The Colosseum's curving line; Pillar and arch and colonnade; St. Peter's consecrated shade, And Hadrian's tomb where Tiber strays; The ruins on the Palatine With all their memories of dead days.

And Naples, with her sapphire arc Of bay, her perfect sweep of shore; Above her, like a demon stark, The dark fire-mountain evermore Looming portentous, as of yore; Fair Capri with her cliffs and caves; Salerno drowsing 'mid her vines And olives, and the shattered shrines Of Paestum where the gray ghosts tread, And where the wilding rose still waves As when by Greek girls garlanded.

But hark! What sound the ear dismays, Mine Italy, mine Italy? Thou that wert wrapt in peace, the haze Of loveliness spread over thee!

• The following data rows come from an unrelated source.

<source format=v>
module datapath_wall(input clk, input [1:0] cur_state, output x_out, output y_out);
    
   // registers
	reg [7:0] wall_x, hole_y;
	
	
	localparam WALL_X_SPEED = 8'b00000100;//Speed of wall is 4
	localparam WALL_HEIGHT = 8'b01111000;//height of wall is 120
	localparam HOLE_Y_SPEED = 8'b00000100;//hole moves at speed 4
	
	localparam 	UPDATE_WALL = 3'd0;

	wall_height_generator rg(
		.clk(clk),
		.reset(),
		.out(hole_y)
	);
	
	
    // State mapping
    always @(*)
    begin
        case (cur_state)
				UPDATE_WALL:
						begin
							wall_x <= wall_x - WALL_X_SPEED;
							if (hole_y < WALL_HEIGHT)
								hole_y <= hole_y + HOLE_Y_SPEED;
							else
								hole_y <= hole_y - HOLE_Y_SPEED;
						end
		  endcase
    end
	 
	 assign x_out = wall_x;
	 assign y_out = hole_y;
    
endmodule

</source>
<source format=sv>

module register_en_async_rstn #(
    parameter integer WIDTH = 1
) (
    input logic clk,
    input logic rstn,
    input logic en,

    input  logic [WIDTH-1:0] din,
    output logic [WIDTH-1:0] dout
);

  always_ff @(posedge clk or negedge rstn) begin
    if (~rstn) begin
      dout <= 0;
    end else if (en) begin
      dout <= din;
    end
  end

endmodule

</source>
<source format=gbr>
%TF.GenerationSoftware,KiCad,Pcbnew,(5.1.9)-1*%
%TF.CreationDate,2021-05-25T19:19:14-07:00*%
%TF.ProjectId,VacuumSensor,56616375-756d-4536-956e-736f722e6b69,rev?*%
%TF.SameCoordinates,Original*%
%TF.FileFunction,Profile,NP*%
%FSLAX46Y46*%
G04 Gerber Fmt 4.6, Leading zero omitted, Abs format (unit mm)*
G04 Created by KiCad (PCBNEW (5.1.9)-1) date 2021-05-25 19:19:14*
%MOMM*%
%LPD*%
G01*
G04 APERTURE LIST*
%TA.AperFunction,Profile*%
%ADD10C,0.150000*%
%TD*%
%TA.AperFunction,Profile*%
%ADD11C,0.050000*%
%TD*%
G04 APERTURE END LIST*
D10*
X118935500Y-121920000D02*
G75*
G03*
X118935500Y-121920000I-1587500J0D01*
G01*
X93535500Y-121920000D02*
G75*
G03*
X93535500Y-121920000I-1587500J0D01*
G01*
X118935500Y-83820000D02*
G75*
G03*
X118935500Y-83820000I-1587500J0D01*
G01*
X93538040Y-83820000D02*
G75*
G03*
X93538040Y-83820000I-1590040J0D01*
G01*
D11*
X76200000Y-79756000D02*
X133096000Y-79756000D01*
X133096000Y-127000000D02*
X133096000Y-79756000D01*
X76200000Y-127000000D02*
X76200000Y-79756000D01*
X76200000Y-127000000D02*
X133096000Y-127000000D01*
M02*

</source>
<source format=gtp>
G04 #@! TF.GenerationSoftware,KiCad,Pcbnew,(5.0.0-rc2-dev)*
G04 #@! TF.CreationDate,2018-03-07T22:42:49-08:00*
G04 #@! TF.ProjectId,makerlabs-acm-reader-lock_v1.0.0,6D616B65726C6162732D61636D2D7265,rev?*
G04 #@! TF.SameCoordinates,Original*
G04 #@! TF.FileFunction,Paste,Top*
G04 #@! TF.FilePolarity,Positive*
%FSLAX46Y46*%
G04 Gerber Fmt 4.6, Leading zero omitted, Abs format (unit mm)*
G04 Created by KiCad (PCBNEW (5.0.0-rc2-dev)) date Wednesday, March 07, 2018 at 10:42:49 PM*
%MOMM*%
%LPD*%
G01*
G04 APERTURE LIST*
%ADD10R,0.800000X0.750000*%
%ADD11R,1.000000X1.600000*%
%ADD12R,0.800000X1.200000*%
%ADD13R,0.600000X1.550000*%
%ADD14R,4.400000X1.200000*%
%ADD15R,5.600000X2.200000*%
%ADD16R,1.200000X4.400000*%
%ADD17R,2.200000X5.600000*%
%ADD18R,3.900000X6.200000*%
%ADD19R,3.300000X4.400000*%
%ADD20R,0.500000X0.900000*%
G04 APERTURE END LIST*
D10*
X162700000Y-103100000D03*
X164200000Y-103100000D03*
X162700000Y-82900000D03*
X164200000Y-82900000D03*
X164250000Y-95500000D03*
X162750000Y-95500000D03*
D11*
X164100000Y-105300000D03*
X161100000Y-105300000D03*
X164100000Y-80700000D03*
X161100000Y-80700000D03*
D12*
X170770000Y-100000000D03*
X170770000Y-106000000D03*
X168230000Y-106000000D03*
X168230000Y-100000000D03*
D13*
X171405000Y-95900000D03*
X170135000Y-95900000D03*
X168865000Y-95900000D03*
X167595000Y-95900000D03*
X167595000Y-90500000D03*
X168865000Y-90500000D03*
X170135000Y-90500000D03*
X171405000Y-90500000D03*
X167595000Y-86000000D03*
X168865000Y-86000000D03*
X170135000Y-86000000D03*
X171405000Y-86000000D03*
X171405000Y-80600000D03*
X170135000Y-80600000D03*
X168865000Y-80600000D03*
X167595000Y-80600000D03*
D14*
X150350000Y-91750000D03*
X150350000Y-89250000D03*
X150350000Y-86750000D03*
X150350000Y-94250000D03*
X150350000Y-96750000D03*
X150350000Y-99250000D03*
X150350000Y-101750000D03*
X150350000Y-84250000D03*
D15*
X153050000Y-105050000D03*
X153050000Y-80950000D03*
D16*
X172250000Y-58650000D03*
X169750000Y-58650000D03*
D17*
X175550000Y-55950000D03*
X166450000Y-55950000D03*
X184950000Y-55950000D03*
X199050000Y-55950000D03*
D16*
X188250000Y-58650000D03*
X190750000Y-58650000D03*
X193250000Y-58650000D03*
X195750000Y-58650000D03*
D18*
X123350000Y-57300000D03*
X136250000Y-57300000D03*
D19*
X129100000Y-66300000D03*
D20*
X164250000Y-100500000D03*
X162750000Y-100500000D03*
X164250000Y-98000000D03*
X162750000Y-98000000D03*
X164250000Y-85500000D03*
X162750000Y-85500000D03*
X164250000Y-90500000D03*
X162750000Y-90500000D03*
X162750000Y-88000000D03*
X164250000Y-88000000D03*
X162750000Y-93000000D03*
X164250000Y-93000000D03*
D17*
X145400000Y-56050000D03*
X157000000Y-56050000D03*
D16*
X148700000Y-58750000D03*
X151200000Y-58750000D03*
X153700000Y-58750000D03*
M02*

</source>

Yet since the grapple needs must be, I who have wandered in the night With Dante, Petrarch's Laura known, Seen Vallombrosa's groves breeze-blown, Met Angelo and Raffael, Against iconoclastic might In this grim hour must wish thee well!

_Clinton Scollard_

ON THE ITALIAN FRONT, MCMXVI

"I will die cheering, if I needs must die; So shall my last breath write upon my lips _Viva Italia!_ when my spirit slips Down the great darkness from the mountain sky; And those who shall behold me where I lie Shall murmur: 'Look, you! how his spirit dips From glory into glory! the eclipse Of death is vanquished! Lo, his victor-cry!'

"Live, thou, upon my lips, Italia mine, The sacred death-cry of my frozen clay! Let thy dear light from my dead body shine And to the passer-by thy message say: '_Ecco!_ though heaven has made my skies divine, My sons' love sanctifies my soil for aye!'"

_George Edward Woodberry_

AUSTRALIA TO ENGLAND

By all the deeds to Thy dear glory done, By all the life blood, spilt to serve Thy need, By all the fettered lives Thy touch hath freed, By all Thy dream in us anew begun; By all the guerdon English sire to son Hath given of highest vision, kingliest deed, By all Thine agony, of God decreed For trial and strength, our fate with Thine is one.

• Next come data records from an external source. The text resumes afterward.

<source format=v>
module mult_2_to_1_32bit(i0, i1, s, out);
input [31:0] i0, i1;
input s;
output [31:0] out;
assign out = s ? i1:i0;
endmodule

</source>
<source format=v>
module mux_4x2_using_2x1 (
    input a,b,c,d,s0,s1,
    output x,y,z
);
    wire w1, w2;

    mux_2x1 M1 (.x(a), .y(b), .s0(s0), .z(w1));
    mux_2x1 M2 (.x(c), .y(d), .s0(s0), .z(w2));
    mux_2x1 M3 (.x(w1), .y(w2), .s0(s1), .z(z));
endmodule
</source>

Still dwells Thy spirit in our hearts and lips, Honour and life we hold from none but Thee, And if we live Thy pensioners no more But seek a nation's might of men and ships, 'T is but that when the world is black with war Thy sons may stand beside Thee strong and free.

_Archibald T. Strong_

_August, 1914_

CANADA TO ENGLAND

Great names of thy great captains gone before Beat with our blood, who have that blood of thee: Raleigh and Grenville, Wolfe, and all the free Fine souls who dared to front a world in war. Such only may outreach the envious years Where feebler crowns and fainter stars remove, Nurtured in one remembrance and one love Too high for passion and too stern for tears.